App Service プランでは、複数のアプリをホストできます。 デプロイに応じて、1 つの App Service プランでホストするアプリの数を増やす (つまり、アプリをホストする App Service プランを減らす) ことにより、コストを節約できます。

詳細については、「Azure App Service プランの概要」を参照してください

非運用ワークロード

発生するコストを低くまたは最小限に抑えて App Service またはソリューションをテストするには、2 つのエントリレベルの価格レベル (Free および Shared) を使用することから始めます。これらは、共有インスタンスでホストされます。 専用インスタンスでパフォーマンスを向上させてアプリをテストするには、Basic レベルにアップグレードできます。これは、Windows と Linux の両方のアプリをサポートします。

[人体キーポイントデータ]
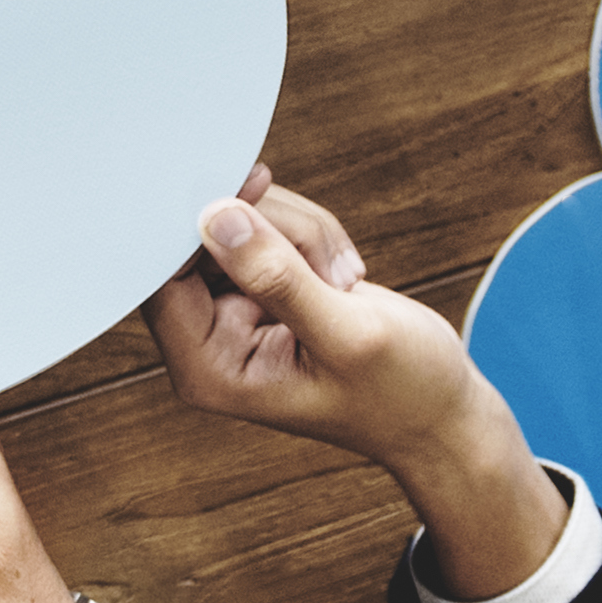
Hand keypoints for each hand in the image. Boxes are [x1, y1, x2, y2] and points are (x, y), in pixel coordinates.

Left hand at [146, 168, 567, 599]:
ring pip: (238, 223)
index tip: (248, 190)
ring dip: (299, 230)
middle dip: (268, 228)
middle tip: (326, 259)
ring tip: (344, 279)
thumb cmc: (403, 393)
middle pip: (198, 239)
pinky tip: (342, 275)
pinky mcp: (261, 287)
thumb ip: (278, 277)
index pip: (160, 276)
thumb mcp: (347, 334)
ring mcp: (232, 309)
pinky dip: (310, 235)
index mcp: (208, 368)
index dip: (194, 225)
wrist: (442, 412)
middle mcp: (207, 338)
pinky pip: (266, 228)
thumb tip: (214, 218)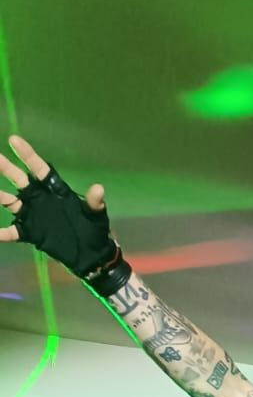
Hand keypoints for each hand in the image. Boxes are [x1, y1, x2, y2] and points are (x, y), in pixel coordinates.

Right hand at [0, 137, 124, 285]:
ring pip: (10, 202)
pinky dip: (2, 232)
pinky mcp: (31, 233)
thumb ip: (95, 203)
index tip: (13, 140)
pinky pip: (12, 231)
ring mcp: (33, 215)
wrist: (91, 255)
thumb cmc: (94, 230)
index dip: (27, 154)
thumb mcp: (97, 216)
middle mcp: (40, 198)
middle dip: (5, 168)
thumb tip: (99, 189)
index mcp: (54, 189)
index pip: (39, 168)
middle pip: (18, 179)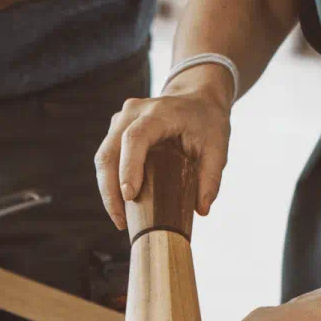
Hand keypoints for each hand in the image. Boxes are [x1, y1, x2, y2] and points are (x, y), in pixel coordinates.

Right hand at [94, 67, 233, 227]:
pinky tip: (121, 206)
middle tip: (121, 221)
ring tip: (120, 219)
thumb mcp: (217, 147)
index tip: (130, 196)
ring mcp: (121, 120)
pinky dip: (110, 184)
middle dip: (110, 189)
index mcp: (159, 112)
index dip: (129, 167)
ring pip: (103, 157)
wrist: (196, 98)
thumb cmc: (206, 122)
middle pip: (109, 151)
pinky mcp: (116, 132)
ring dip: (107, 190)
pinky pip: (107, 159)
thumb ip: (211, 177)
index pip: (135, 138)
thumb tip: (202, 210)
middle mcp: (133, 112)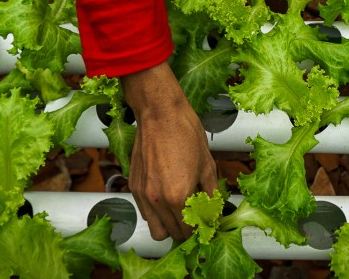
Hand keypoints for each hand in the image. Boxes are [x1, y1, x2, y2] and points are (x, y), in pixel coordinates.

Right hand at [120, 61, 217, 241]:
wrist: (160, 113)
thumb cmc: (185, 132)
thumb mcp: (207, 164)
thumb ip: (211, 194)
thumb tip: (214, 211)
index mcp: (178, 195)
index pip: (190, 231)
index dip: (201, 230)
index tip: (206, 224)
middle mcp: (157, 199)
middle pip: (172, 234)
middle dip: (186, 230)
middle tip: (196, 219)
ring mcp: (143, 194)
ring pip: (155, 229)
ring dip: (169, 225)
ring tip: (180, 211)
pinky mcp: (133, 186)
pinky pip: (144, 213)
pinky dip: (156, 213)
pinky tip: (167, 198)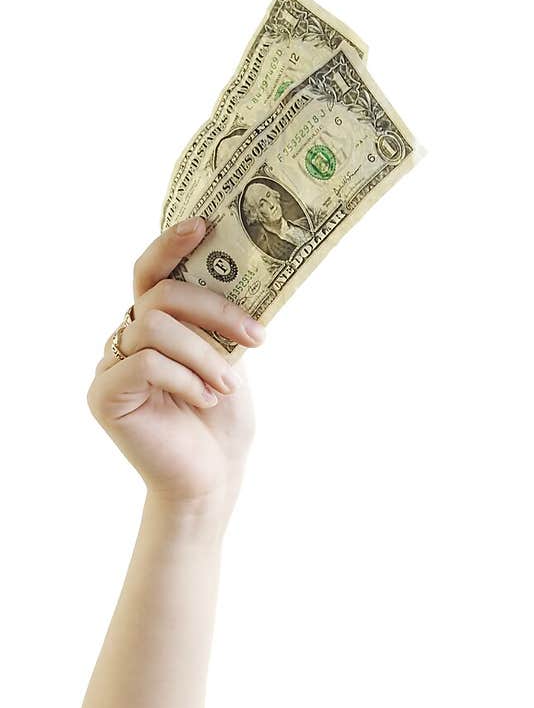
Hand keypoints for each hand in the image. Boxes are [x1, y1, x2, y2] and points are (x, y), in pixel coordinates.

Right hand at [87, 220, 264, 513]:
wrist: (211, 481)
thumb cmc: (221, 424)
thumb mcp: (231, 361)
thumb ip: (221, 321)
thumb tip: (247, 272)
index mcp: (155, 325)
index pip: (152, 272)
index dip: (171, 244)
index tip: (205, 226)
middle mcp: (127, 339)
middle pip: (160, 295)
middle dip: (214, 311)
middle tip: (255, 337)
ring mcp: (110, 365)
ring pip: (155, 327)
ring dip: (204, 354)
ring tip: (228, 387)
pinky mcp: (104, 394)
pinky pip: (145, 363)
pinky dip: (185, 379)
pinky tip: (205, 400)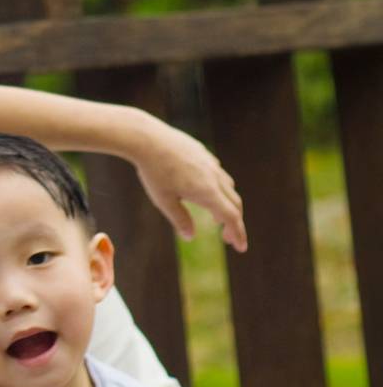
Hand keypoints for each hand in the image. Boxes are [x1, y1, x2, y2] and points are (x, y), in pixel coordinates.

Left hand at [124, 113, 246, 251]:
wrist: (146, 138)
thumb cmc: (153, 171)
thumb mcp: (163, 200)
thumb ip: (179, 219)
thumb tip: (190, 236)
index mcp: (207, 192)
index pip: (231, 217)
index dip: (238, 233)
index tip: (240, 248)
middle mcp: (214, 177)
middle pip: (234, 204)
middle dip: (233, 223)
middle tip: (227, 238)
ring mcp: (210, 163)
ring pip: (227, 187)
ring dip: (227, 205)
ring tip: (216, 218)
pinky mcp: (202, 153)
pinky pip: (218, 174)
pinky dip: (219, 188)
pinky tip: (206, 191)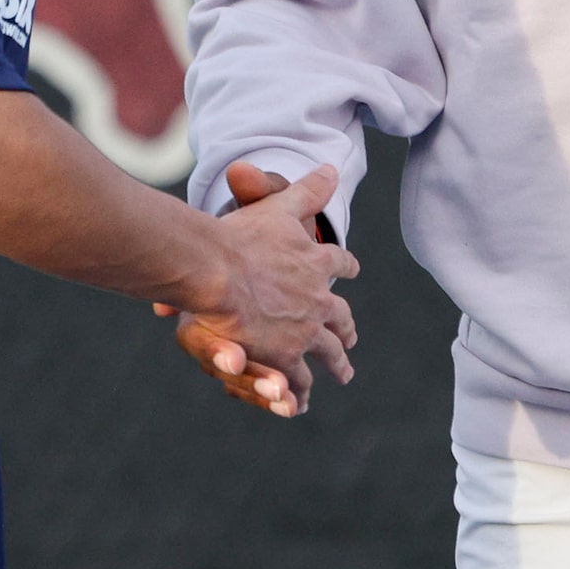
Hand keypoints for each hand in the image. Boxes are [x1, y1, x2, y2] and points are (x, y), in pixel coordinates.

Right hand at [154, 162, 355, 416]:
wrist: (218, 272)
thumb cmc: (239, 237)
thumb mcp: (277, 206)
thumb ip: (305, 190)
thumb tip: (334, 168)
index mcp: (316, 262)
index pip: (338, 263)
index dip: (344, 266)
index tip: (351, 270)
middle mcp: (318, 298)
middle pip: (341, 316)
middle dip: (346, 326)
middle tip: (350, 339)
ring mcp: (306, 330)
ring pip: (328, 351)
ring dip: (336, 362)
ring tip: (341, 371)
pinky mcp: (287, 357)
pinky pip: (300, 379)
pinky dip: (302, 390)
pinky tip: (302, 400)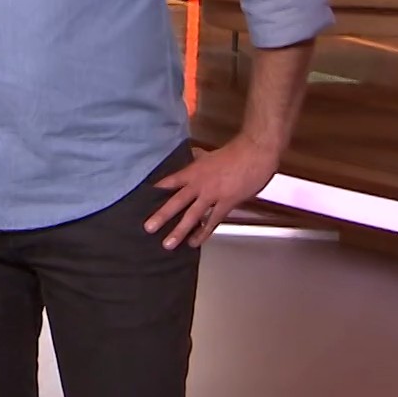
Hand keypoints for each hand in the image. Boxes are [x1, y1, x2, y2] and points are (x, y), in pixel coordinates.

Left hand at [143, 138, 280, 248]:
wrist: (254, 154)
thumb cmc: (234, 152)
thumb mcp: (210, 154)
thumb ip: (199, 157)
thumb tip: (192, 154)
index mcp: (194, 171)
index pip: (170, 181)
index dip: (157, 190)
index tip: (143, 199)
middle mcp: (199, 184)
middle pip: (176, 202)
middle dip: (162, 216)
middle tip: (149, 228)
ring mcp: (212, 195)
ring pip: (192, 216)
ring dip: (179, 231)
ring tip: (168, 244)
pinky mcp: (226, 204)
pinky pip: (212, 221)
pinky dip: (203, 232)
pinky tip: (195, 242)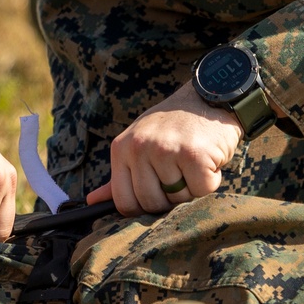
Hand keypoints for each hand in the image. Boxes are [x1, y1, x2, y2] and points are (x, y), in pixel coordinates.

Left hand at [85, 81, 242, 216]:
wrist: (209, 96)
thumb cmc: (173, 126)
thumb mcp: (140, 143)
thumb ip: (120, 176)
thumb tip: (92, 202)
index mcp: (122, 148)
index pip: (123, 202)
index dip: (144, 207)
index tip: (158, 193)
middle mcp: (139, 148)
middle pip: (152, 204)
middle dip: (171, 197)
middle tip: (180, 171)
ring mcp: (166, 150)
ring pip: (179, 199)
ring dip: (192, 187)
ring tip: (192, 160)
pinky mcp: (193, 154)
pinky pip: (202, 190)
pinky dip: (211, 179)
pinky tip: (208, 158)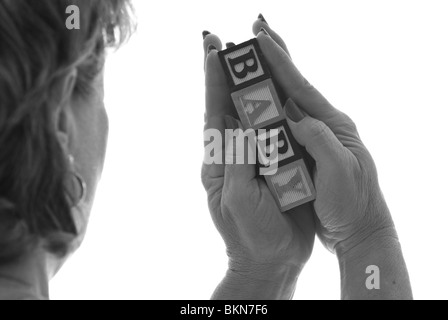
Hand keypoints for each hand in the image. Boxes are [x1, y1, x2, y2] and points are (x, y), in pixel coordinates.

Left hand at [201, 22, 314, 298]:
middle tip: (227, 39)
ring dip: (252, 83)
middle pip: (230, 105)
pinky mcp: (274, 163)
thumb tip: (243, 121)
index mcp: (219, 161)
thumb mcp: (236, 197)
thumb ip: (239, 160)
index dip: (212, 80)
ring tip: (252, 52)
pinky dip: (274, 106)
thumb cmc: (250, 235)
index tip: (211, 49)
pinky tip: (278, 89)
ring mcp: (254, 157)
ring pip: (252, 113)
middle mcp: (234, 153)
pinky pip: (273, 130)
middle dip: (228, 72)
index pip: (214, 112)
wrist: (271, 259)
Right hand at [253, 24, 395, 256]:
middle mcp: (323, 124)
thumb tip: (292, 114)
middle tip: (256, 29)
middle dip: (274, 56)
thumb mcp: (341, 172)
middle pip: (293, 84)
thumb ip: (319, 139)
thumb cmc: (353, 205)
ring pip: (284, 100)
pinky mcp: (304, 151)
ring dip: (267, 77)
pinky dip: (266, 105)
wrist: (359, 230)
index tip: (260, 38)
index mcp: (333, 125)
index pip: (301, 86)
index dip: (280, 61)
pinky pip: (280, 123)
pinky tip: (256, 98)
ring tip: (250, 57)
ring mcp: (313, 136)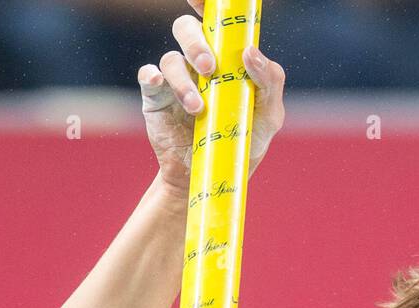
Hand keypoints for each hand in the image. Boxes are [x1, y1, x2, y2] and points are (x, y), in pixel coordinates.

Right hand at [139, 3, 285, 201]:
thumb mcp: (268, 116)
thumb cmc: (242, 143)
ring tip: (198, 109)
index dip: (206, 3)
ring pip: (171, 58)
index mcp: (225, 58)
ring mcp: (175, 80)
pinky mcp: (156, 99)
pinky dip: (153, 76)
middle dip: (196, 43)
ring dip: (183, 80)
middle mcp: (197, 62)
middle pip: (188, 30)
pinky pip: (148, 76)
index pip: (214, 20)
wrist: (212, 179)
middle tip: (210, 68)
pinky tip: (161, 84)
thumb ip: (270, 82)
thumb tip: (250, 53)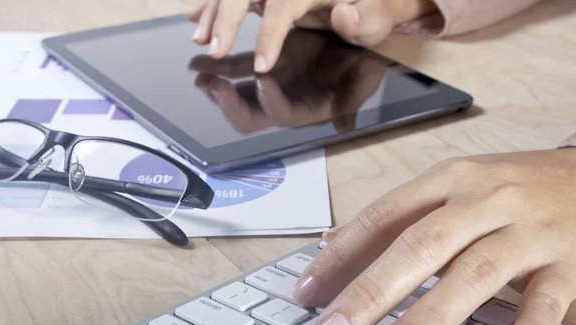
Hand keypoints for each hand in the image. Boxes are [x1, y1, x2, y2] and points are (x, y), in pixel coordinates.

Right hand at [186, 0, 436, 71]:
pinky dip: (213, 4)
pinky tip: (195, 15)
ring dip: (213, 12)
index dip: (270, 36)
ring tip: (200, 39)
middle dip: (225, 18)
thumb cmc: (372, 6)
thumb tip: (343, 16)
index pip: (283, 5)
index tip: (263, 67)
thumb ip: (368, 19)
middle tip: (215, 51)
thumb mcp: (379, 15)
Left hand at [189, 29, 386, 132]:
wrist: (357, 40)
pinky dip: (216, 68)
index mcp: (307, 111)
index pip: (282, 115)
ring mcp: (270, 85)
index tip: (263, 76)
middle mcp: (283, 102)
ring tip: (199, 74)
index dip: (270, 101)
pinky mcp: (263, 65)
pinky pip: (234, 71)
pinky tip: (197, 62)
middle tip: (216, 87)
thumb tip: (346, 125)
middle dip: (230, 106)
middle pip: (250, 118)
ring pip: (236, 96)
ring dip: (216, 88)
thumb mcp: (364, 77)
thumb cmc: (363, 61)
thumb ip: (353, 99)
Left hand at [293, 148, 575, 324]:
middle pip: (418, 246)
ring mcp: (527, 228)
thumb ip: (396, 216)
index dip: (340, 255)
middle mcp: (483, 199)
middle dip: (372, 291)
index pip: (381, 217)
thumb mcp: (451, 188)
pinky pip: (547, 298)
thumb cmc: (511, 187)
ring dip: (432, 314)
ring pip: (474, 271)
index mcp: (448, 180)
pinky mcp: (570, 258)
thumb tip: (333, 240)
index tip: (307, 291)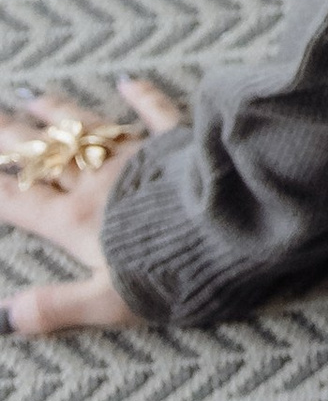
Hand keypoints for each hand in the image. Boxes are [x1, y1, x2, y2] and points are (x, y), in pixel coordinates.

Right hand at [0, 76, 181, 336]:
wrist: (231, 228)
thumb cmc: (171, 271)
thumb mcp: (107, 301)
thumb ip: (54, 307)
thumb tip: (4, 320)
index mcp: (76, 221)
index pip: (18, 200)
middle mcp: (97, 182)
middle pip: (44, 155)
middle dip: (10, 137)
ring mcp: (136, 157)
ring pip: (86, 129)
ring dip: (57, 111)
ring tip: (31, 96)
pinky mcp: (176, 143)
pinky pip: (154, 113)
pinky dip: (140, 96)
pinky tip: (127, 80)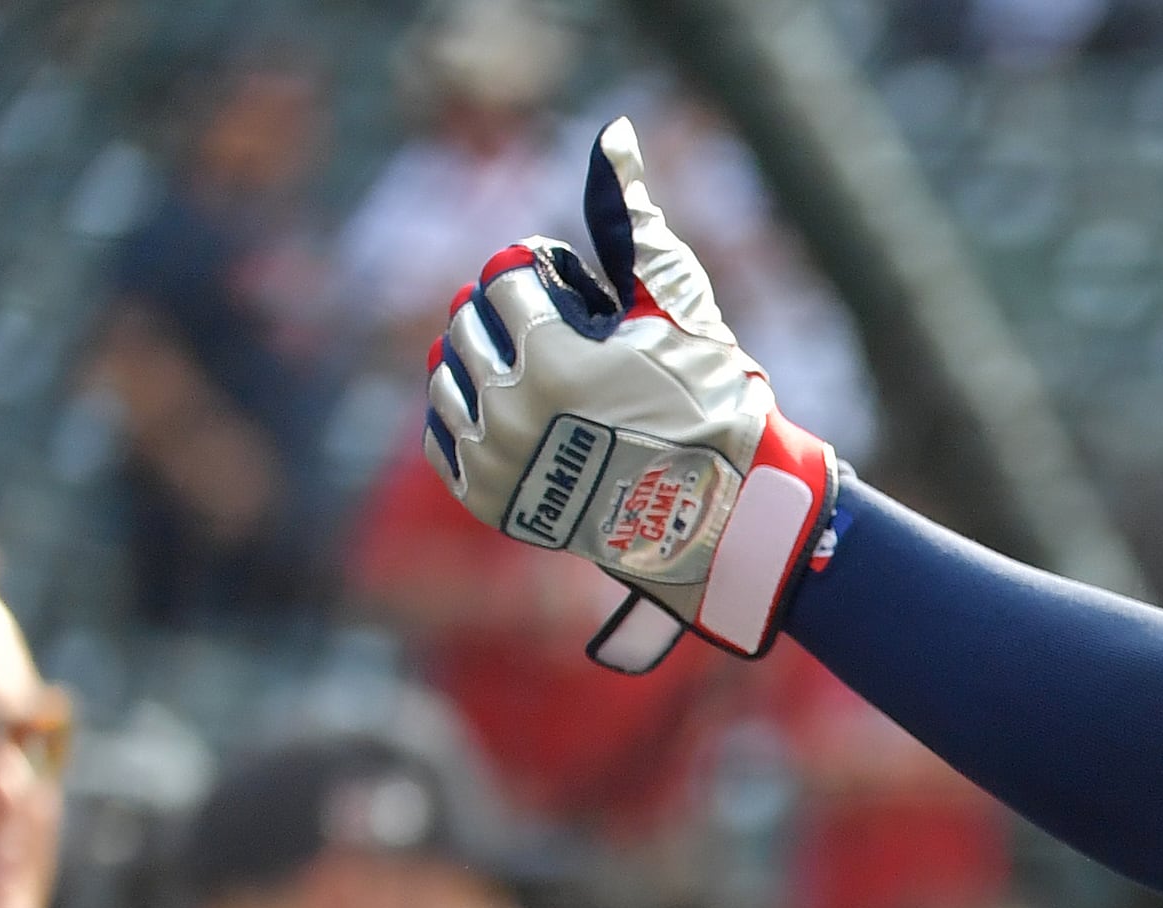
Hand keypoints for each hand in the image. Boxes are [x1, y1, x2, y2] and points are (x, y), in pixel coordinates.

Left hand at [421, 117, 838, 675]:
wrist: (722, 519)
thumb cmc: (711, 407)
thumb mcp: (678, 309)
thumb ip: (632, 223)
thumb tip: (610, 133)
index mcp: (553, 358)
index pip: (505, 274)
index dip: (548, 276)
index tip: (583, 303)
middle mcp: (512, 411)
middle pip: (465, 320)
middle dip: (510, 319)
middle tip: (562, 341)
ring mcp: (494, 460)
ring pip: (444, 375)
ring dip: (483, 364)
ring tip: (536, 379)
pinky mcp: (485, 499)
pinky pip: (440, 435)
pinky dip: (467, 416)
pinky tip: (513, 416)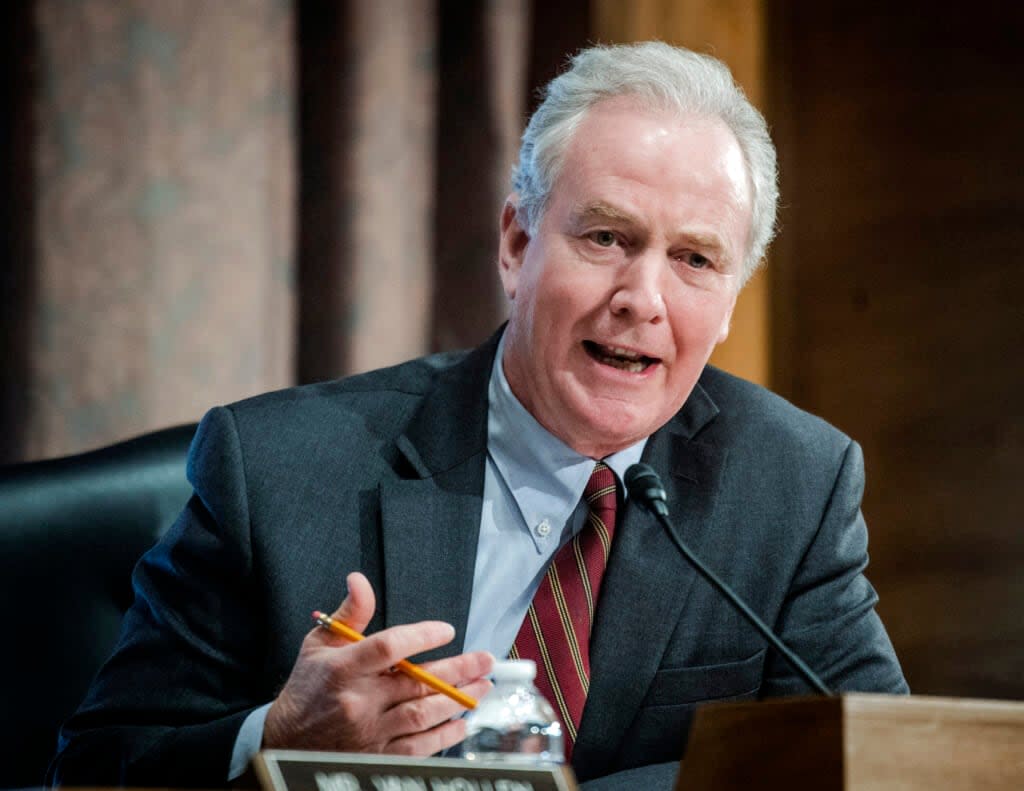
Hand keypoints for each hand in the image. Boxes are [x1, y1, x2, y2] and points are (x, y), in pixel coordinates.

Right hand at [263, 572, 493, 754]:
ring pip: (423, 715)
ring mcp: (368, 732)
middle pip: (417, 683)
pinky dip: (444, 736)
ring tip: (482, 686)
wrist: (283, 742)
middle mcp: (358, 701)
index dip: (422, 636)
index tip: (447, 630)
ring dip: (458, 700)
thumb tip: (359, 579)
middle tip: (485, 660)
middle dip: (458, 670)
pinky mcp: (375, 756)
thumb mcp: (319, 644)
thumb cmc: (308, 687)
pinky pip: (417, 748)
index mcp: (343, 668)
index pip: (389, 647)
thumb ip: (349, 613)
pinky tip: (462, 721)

▶ 課題:
App Service の料金に関する抜粋から、「発生するコストを低くまたは最小限に抑えて App Service」で始まり「と Linux の両方のアプリをサポートします。」までの部分を、「Basic」を「Standard」に置き換えて書き直してください。

▶ 解答:
発生するコストを低くまたは最小限に抑えて App Service またはソリューションをテストするには、2 つのエントリレベルの価格レベル (Free および Shared) を使用することから始めます。これらは、共有インスタンスでホストされます。 専用インスタンスでパフォーマンスを向上させてアプリをテストするには、Standard レベルにアップグレードできます。これは、Windows と Linux の両方のアプリをサポートします。